Most Americans are against welfare, and most corporations are against socialism. Except, of course, when it comes to themselves.
For example, most middle-class people, including me, get a form of welfare called the mortgage interest deduction.
And in Michigan, some large corporations like Wal-Mart have signed on for their form of socialism by making the state pay for their health care costs. That is to say, Wal-Mart, which employs more than a million Americans, doesn’t provide any health care for most of its full-time “associates,” who make, on average, less than $10 an hour.
What happens is that when workers without health care do get deathly sick, as everyone eventually does, they have no recourse except to turn to Medicaid, which is funded by the state.
Which means, funded by us. You and me. According to State Sen. Ray Basham, we and the laid-off GM workers and all the other Michigan taxpayers are paying $46 million in extra taxes a year to provide Medicaid coverage for Wal-Mart workers.
Wal-Mart, by the way, is one of the world’s largest and richest corporations, with profits of more than $10 billion a year.
Put together, Ford and General Motors lost more than $10 billion last year.
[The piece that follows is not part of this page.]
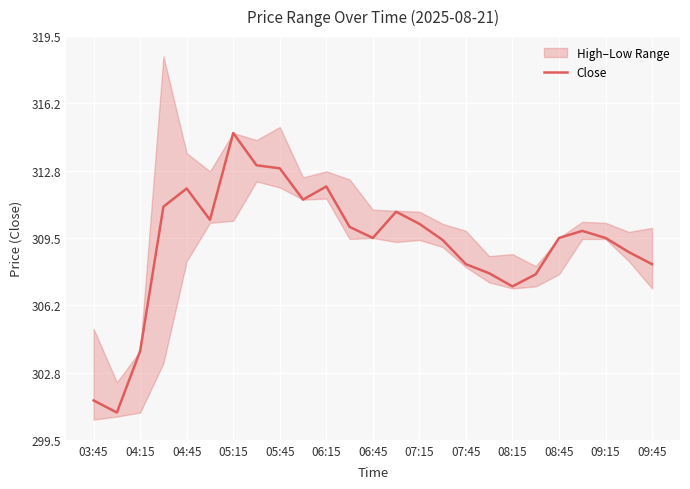

At which label does Close reach its peak?

05:15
And they aren’t trying to pass their health care costs on to Michigan taxpayers. State Sen, Ray Basham wants to do something to right the balance. He wants to make large companies stop sponging off the rest of us and pay their fair share.
Basham has introduced a bill in the legislature requiring any company with at least 10,000 workers to either provide some kind of minimal health care, or pay into a fund to reimburse the state.
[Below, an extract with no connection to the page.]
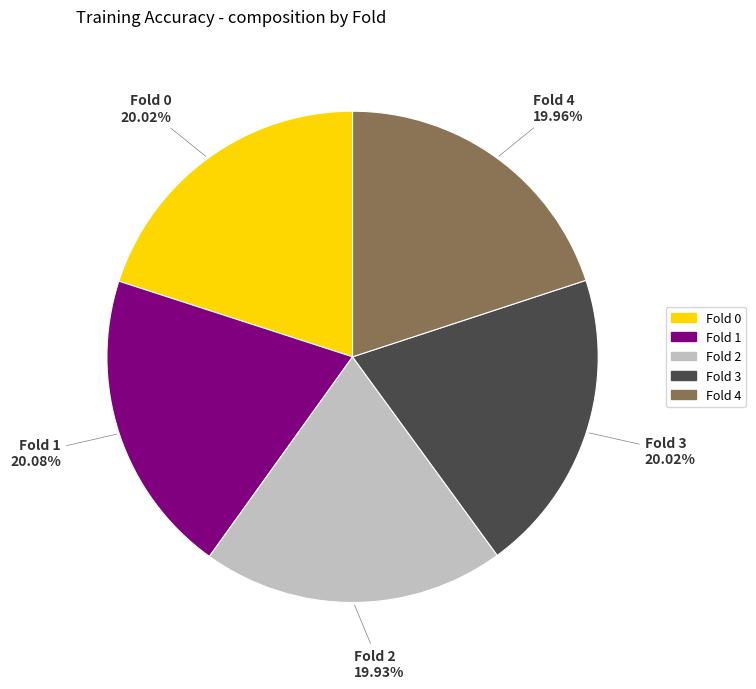

The Fold 1 slice represents 27% of the pie. True or false?

False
That makes sense. So much sense that you can bet his bill isn’t going anywhere. The leadership won’t even schedule a hearing. If they did, the capitol would be so packed with lobbyists for greedy corporations, the senators might not be able to get into the chamber.
The Detroit News even ran a column by a right-wing sports announcer who claimed that the government had no business coming between an employer and his employees. Bet that will reassure those worried about child labor laws.
What this really is about is socialized medicine – but not in the way you think. Franklin D. Roosevelt was vilified by idiots who thought he was a socialist. In fact, his reforms saved capitalism.
Ray Basham’s reforms would allow companies like WalMart to avoid having to insure their employees if they don’t want to, and allow our present Rube Goldberg system to keep creaking along. Otherwise, thanks to corporate greed and rising costs, I think the pressure for universal health care will steadily increase.
Wouldn’t it be something if on the day every American gets their universal health coverage card, we all smile, look off in the general direction of Sam Walton’s Arkansas, and murmur “Thank you, Wal-Mart.”